Now Exeter, along with Plymouth and Falmouth universities offer a wide range of subjects on their own campuses or in partnership with our local, first-class colleges of further education right here in Cornwall.
While a university education is essential for some careers, it is not for everyone.
I am proud that Conservatives in the coalition have championed high quality apprenticeships for people of all ages. A vocational education through the apprenticeship approach should be valued as much as a university education. And, of course, the higher level apprenticeships can lead to university too.
I am delighted that since 2010 there are more than 1,800 apprenticeships in my constituency alone.
Every month I meet local employers from manufacturing, high-end engineering, computer communications, marine engineering to renewables who are doing well and growing their businesses.
These are skilled jobs with decent wages and good prospects.
I also meet local businesses from the creative industries, as well as more traditional food and drink manufacturers which are developing new products and new markets around the world. All want to employ skilled local people.

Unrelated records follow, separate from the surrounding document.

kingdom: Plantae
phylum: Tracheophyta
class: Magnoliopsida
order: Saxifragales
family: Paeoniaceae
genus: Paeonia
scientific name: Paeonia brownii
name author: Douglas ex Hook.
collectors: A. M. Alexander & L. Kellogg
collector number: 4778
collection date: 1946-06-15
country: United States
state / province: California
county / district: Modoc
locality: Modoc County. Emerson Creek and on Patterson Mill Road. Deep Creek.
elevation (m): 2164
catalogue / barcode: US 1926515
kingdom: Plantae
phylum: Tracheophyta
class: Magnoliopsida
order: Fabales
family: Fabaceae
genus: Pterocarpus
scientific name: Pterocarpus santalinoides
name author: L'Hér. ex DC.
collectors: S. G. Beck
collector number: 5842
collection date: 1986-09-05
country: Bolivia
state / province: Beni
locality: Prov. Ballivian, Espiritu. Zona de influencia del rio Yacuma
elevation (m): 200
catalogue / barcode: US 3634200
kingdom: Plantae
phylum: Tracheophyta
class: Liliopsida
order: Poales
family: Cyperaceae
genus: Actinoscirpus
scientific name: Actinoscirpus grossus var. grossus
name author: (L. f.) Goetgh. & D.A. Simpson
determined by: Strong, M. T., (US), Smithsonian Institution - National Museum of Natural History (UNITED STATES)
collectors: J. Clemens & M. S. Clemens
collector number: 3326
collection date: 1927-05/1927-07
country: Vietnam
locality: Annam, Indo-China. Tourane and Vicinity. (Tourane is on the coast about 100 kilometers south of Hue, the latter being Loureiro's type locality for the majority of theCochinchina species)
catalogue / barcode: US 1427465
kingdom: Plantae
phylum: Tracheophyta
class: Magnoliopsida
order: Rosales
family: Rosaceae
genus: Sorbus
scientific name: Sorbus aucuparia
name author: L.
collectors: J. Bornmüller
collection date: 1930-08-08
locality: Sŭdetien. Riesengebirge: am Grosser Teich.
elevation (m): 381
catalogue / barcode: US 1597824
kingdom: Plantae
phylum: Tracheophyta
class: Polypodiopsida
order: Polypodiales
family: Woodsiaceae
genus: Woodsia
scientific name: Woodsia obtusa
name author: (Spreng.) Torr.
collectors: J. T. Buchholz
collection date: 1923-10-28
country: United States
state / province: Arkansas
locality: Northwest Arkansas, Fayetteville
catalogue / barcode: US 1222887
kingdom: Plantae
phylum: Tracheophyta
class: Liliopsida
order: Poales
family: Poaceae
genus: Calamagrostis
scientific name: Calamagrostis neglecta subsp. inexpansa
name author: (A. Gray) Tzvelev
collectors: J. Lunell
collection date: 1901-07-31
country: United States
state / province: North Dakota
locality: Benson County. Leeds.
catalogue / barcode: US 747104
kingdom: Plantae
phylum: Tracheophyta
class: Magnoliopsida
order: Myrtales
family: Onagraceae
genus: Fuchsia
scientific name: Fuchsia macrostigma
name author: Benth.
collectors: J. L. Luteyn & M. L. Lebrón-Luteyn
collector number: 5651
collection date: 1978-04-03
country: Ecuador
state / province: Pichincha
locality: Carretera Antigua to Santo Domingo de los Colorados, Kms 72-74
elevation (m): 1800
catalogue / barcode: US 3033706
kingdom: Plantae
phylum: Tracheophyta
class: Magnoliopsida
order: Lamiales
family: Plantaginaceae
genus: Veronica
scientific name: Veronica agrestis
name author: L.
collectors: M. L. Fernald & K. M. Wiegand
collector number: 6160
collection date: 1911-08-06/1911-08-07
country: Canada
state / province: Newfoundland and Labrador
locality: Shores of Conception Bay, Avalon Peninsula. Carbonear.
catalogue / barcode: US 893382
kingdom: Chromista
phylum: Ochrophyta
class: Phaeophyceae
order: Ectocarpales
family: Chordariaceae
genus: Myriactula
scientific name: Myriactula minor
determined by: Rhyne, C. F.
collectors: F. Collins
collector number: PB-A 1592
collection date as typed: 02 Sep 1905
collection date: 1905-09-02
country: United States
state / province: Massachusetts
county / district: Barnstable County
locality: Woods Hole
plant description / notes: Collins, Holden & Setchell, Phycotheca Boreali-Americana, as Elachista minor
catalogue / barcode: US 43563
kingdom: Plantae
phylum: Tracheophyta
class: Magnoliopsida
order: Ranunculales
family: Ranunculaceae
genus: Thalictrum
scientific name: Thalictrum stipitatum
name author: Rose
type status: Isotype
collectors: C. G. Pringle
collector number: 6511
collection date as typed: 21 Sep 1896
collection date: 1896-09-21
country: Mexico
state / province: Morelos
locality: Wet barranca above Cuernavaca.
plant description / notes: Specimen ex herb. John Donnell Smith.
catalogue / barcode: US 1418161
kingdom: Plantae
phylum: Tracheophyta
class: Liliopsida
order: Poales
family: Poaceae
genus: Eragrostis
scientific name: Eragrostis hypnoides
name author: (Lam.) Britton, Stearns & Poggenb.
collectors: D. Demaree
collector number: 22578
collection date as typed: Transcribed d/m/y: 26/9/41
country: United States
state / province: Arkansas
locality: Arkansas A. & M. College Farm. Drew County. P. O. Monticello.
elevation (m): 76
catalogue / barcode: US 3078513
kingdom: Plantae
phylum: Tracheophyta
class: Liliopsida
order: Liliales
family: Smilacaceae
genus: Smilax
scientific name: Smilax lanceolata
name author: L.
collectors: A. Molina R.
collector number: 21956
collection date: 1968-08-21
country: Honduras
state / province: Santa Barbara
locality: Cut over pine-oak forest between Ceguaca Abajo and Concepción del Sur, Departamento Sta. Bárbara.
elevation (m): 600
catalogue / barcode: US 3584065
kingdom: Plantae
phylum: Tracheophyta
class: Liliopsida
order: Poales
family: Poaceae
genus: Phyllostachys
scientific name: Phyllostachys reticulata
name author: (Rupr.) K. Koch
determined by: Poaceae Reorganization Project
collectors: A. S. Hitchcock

As we rebalance our economy away from dependence on London and the South East, into making more things, growing more food and generating more of our own energy, as well as exporting more to growing parts of the world economy, it is essential that our youngsters are studying subjects needed for the new opportunities and new jobs in the UK and around the world.
I am pleased that more local youngsters have obtained maths, science and technology qualifications. I have seen too much poverty of aspiration for Cornish young people and am determined that no one is left behind because they live in a certain place.